Sylvia s’efforce d’habiter ce monde parce que le sien a basculé, l’a bousculée. Pour se rassurer, elle parle à un chien avant de s’essayer aux humains, s’entoure de deux poules aux noms de fée, Morgane et Mélusine, domestique le règne végétal à la lueur de vieux grimoires… Malmenée par les éléments, la faim, elle frôle l’état sauvage pour mieux revenir à la civilisation : se guérir malgré soi en soignant les autres.

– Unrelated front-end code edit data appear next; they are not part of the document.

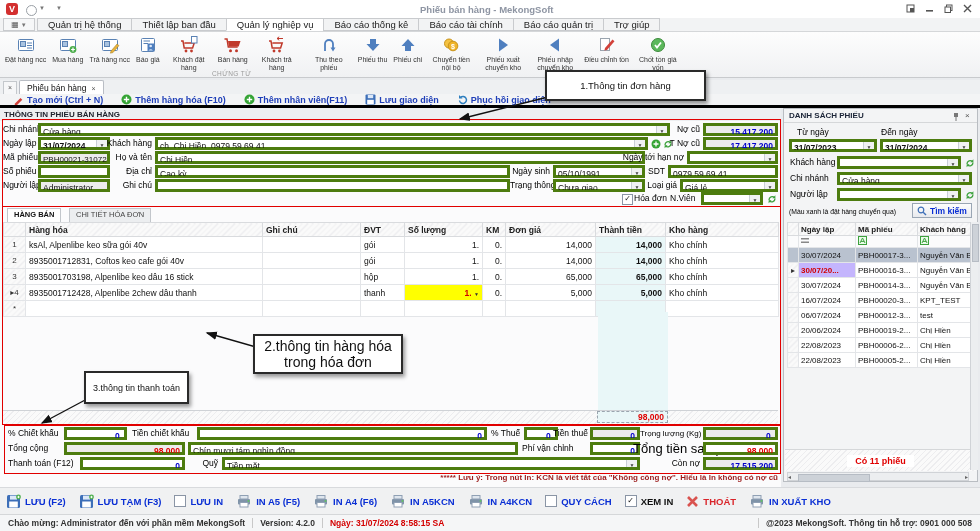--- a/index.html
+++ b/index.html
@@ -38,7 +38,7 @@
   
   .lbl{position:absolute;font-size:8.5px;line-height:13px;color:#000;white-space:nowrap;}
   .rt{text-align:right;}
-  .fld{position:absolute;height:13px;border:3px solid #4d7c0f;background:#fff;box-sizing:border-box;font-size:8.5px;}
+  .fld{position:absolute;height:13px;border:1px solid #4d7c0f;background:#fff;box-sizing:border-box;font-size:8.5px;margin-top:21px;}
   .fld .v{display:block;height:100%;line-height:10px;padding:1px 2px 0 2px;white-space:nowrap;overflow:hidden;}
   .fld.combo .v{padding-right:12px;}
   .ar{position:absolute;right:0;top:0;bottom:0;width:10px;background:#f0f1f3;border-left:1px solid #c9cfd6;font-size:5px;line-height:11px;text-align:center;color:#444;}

Enfin, pas toujours, hélas… En prenant soin d’eux tout au moins. « Pour soigner, il faut aimer », pense-t-elle en écoutant une jeune executive woman qui ressemble à ce qu’elle était il y a encore quelques mois.
Beauté et sortilège
Guillemette de La Borie, qui sème en début de chapitres des citations choisies pour accompagner sa sorcière bien aimée sur le chemin, raconte cette réparation par la nature et l’éloignement, fait l’éloge de la lenteur et de la sobriété, de la déconnexion et du lâcher-prise. Ce n’est qu’en fin d’ouvrage que la confirmation de ce que l’on pressentait sur le pourquoi de cette parenthèse viendra éclairer un renouveau possible, quand les démons de Sylvia seront domptés.
L’articulation de ce retour à la vie, le regard porté sur les origines et les racines, la fameuse résilience et la force intérieure, la fuite puis l’acceptation de l’une, la curiosité et la peur mêlées des autres, font sens dans le contexte de retour vers la ruralité que la crise sanitaire a suscité, dans ce Périgord où l’on croisera bien sûr des voisins britanniques. Et c’est cette vieille anglaise qui portera, pages 259-260, un beau regard sur les sorcières, complété plus loin par l’inspiration d’Yseult, la “sauveuse” de Sylvia.
Guillemette de La Borie, maintenant installée en Périgord après une carrière de journaliste à Paris (et de nombreux livres où la Dordogne était déjà au cœur du récit), éclaire avec délicatesse les contours de la transmission, par-delà les frontières de la raison ou de la culture, les lignes de cœur venant en renfort de la lignée de sang. La jeune Sybille, curieuse et ouverte, ne juge personne mais choisit son avenir à la mesure de cette femme mystérieuse qu’elle a approchée lors de sa mission de sapeur-pompier ; elle aussi est reliée à sa grand-mère, faute de mère assez proche. Ces deux-là sont trop semblables pour ne pas être réunies par la fragilité d’un homme… surprise de l’amour, chut !
- Nous sommes les sorcières, Guillemette de La Borie, Les Presses de la Cité, collection Terres de France, 22 euros.